Hundreds of billions of dollars could be put toward health-care costs every year if a tax was applied to red and processed meat, Oxford University researchers said Wednesday.
A new study from the U.K. university said introducing a health tax on such products would offset health-care costs and prevent more than 220,000 deaths a year globally.
Looking into optimal taxation levels for red and processed meats in nearly 150 countries and regions, researchers concluded that in high-income countries, red meat prices would need to be increased by more than 20 percent, while processed meats would need to more than double in price.
At those levels, the tax would collect $172 billion per year globally, covering 70 percent of the health care costs associated with their consumption. To fully cover those costs, the tax would need to be doubled.
Researchers estimated that in 2020, 2.4 million global deaths will be attributable to the consumption of red and processed meat — as well as a $285 billion health-care bill.
According to the World Health Organization, beef, lamb and pork are carcinogenic when eaten in processed forms, and possibly still carcinogenic when consumed unprocessed. The organization also links them to coronary heart disease, strokes and type 2 diabetes.
As well as offsetting health-care costs, researchers said their proposed tax could lead to a 16 percent decline in the global consumption of processed meat. Reducing the consumption of processed meat would also have a positive effect on climate change by reducing global greenhouse gas emissions by over 100 million tons, it said.
Marco Springmann, who led the study, said an overconsumption of red and processed meat had a negative economic impact on many countries.
"I hope that governments will consider introducing a health levy on red and processed meat as part of a range of measures to make healthy and sustainable decision-making easier for consumers," he said in a press release Wednesday.
"Nobody wants governments to tell people what they can and can't eat. However, our findings make it clear that the consumption of red and processed meat has a cost, not just to people's health and to the planet, but also to the health care systems and the economy."
However, Carrie Ruxton, a public health nutritionist and dietitian, argued that meat consumption had already seen a significant decline in the U.K., adding that red meat provided valuable nutrients to diets.
"A tax on red meat would be a retrograde step, both for overall diet quality in women and girls and for health inequalities," she said in a statement emailed to CNBC.
"There is no high-quality evidence linking red and processed meat with heart disease, stroke or diabetes, and a risk of bowel cancer only applies when weekly intakes exceed 700g. As few people in the U.K. are at this level of consumption, a general meat tax would be like using a sledgehammer to crack a nut."
Chris Mallon, chief executive of the U.K.'s National Beef Association, told CNBC in an email: "A general meat tax would be an excessive over reaction. Chronic disease prevention would be far more effective if it focused on smoking, excess drinking, and body weight rather than a single food source like meat, which brings many nutritional benefits."
Researchers who worked on the study likened their proposed tax to levies on other products that damage consumers' health, such as tobacco, alcohol and sugar. However, with different laws in different jurisdictions a global meat tax would prove very hard to implement.
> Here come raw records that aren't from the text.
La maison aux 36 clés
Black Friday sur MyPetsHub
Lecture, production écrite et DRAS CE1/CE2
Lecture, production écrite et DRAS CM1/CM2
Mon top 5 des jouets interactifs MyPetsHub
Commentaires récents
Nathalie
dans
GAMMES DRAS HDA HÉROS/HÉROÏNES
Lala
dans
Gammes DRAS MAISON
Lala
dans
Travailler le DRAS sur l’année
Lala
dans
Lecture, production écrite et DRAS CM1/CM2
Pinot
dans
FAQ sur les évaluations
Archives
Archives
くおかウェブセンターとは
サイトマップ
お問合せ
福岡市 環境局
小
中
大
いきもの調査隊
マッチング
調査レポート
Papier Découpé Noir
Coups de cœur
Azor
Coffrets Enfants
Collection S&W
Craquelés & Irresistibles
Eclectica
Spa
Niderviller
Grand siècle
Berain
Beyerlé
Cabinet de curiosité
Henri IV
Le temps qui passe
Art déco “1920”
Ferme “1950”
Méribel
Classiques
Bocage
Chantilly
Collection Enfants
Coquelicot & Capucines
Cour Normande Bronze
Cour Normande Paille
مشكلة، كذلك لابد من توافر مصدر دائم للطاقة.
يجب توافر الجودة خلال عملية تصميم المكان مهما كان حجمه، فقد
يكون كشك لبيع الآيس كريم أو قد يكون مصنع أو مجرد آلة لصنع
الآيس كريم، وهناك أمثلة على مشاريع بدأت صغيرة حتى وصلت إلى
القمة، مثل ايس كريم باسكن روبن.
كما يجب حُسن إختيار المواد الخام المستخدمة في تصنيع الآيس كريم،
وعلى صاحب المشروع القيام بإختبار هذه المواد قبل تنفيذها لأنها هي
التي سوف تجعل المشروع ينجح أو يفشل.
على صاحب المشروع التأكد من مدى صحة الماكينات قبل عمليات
In recent years, several nations and states have introduced taxes on sugary soft drinks in an attempt to curb burdens on health systems.
The U.K. introduced a tax on high-sugar soft drinks in 2016, while efforts are being made in California to push through a levy on sugary sodas. While the United Nations has explicitly encouraged the adoption of such taxes, the repealing of a sugar tax in Cook County, Illinois, last year could slow efforts in other cities.